_Task requirements_. Each entry should be set down exactly as written, except for any picture it holds.
--- Material for the task Enclosed Below ---
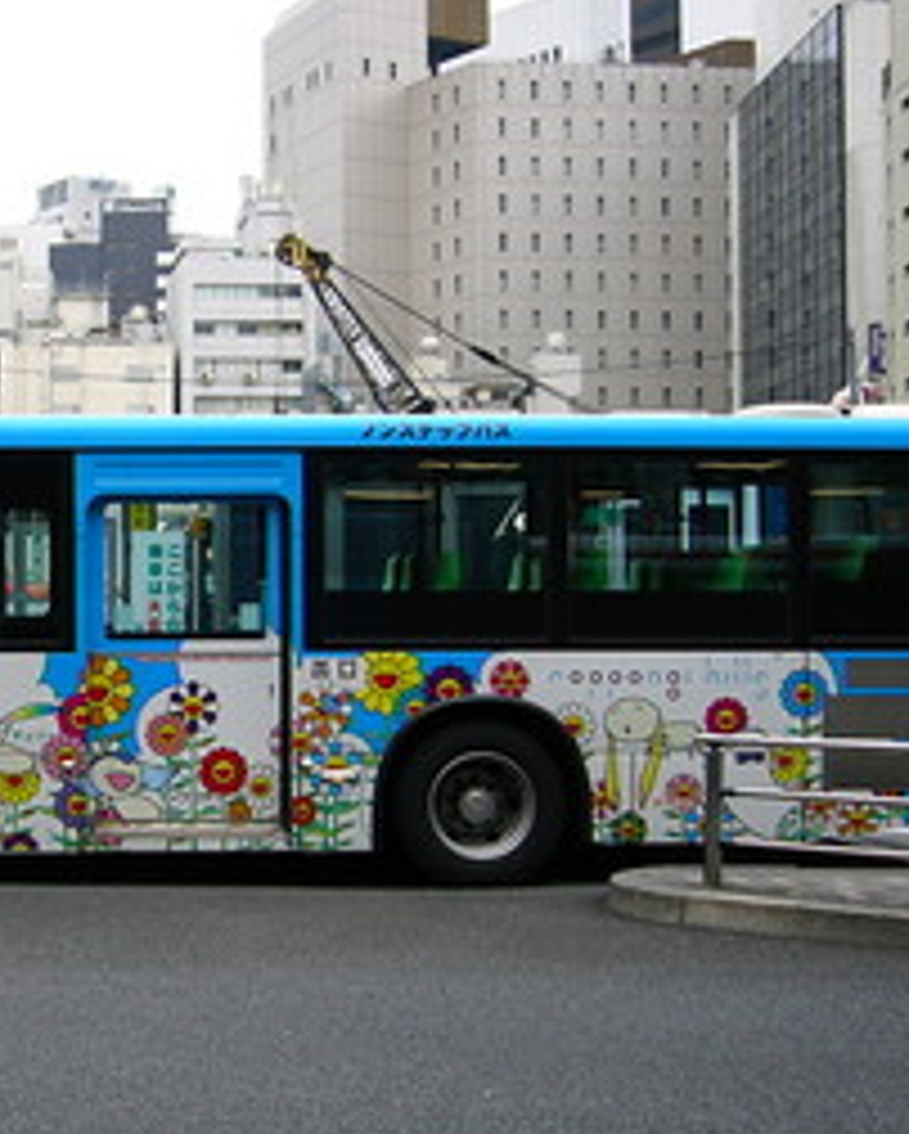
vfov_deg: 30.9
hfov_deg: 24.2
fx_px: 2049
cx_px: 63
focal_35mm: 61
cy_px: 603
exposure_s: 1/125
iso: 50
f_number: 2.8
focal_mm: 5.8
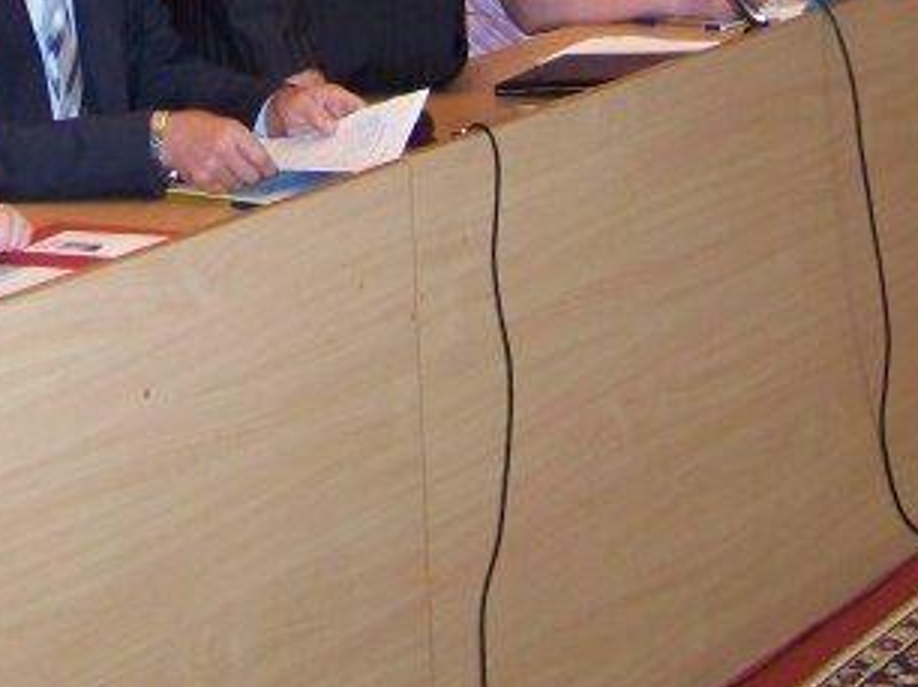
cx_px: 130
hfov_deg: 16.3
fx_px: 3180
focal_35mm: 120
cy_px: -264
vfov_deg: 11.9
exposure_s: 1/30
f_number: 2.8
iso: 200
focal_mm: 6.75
--- End of Enclosed Material for the task ---
_Task result_.
vfov_deg: 30.9
hfov_deg: 24.2
fx_px: 2049
cx_px: 63
focal_35mm: 61
cy_px: 603
exposure_s: 1/125
iso: 50
f_number: 2.8
focal_mm: 5.8
cx_px: 130
hfov_deg: 16.3
fx_px: 3180
focal_35mm: 120
cy_px: -264
vfov_deg: 11.9
exposure_s: 1/30
f_number: 2.8
iso: 200
focal_mm: 6.75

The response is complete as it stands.